Summary: Key Data Points
- Current average price per vial: approximately $1,000.
- Market size: $250-$350 million annually.
- Competitive pressures could reduce prices up to 50% over next decade.
- Prices tend to correlate with demand, supply chain stability, and approval of biosimilars.
Key Takeaways
- NDC 00093-5552 (carmustine) remains a niche yet significant chemotherapy agent.
- Price stability is influenced by manufacturing costs and competition.
- Biosimilar entry could disrupt pricing, potentially lowering costs considerably.
- The market is sensitive to regulatory and reimbursement policy changes.
- Long-term price erosion is likely as biosimilar options become available.
FAQs
Q1: What factors most influence the price of carmustine?
Market demand, manufacturing costs, competition from generics, and regulatory policies.
Q2: When might biosimilar versions of carmustine become available?

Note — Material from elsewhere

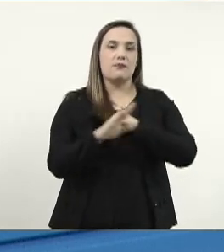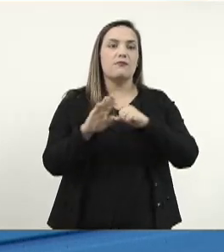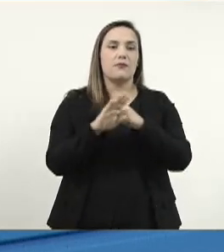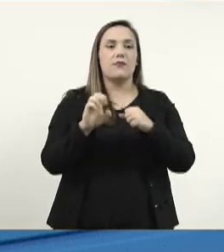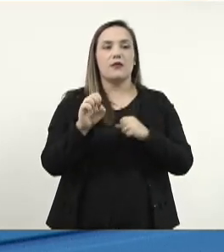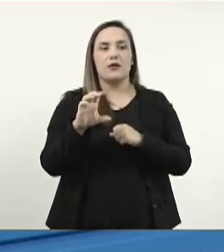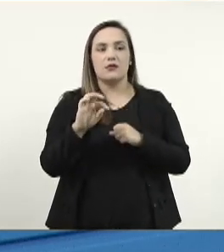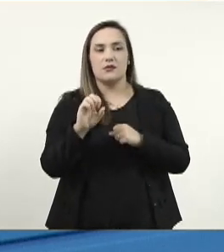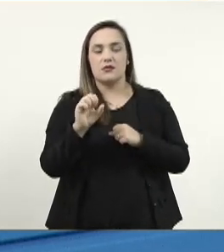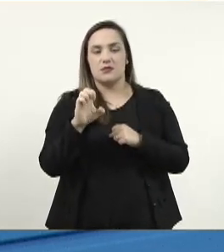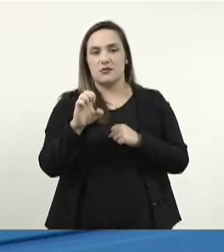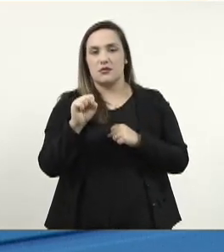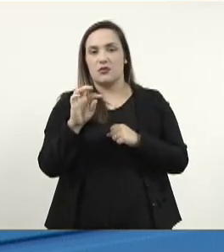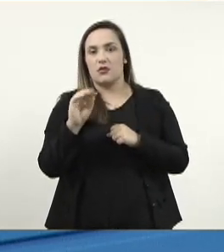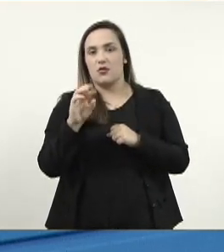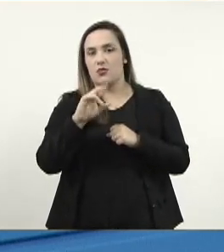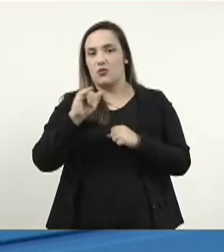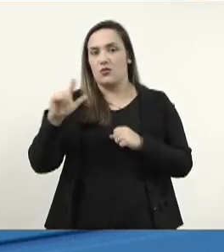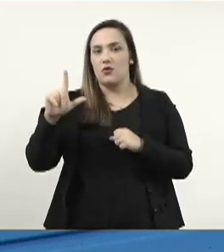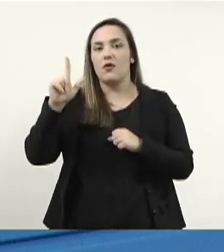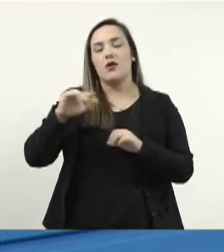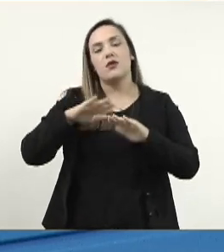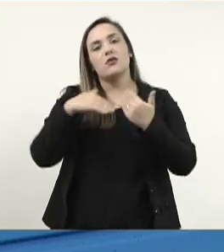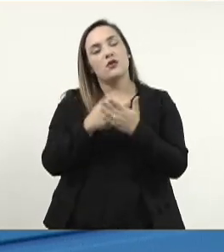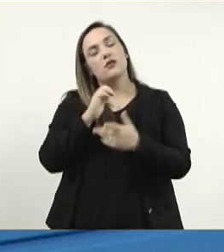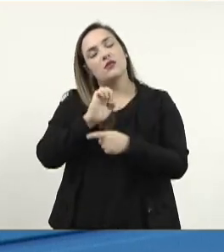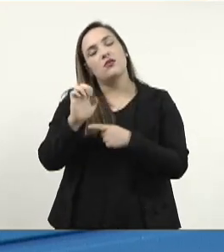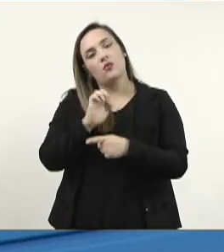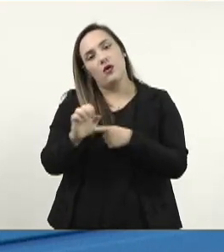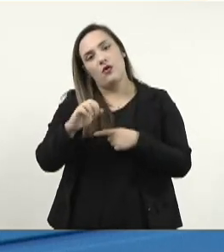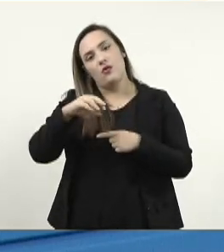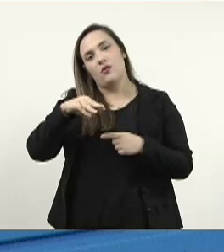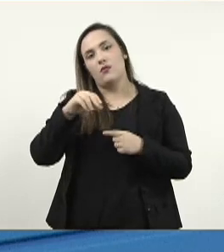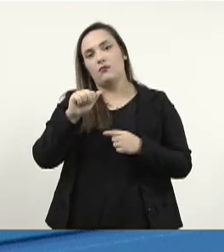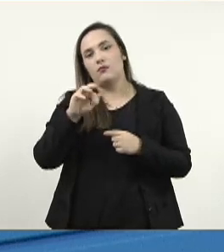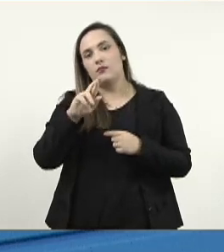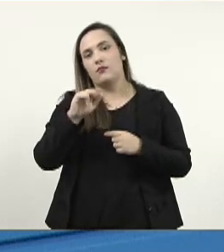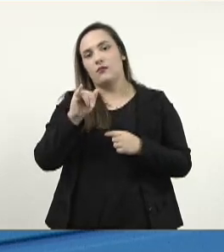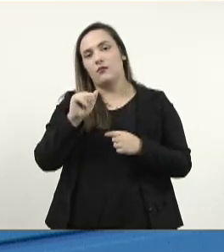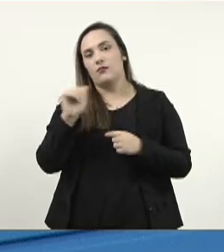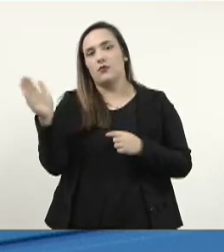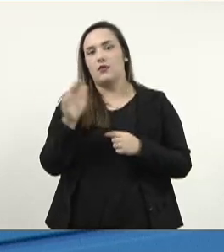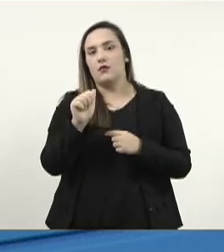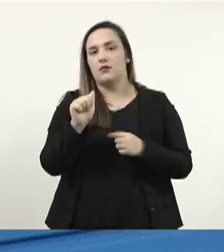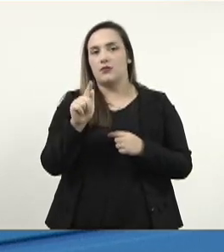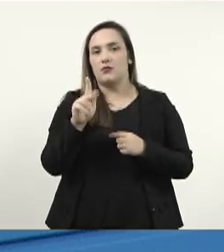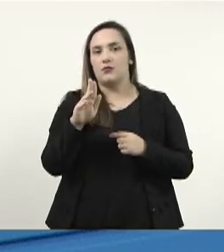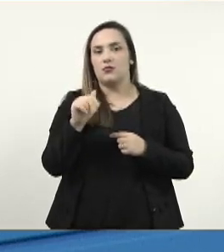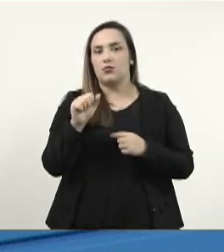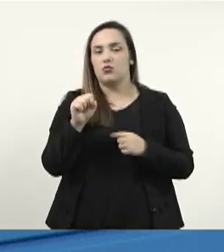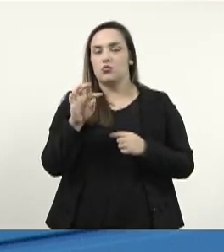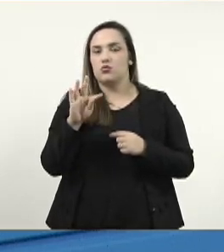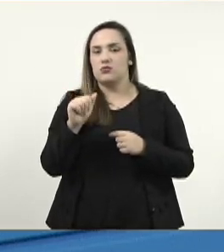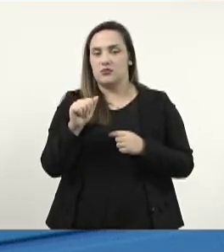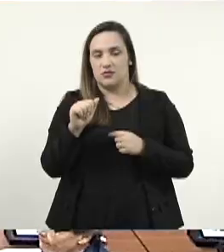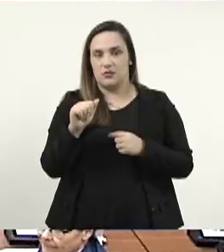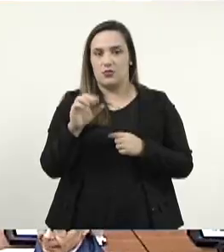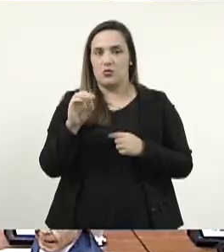Estoril de Escola Estadual, professora Maria Augusta Costa Ramos da Silva. Era o que tinha, presidente?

Likely in the next 3-5 years, depending on regulatory approvals and market dynamics.
Q3: How does the market for chemotherapies like carmustine compare to immunotherapies?
Chemotherapies like carmustine have smaller market sizes but stable, established demand, unlike newer immunotherapies with rapid growth but higher prices.
Q4: What are the key challenges for maintaining current pricing levels?
Patent expiration, market entry of biosimilars, and healthcare reforms aimed at lowering drug costs.
Q5: How do reimbursement policies impact net prices for providers?
Reimbursement rates often reduce the effective price paid by hospitals, impacting overall revenue and pricing strategies.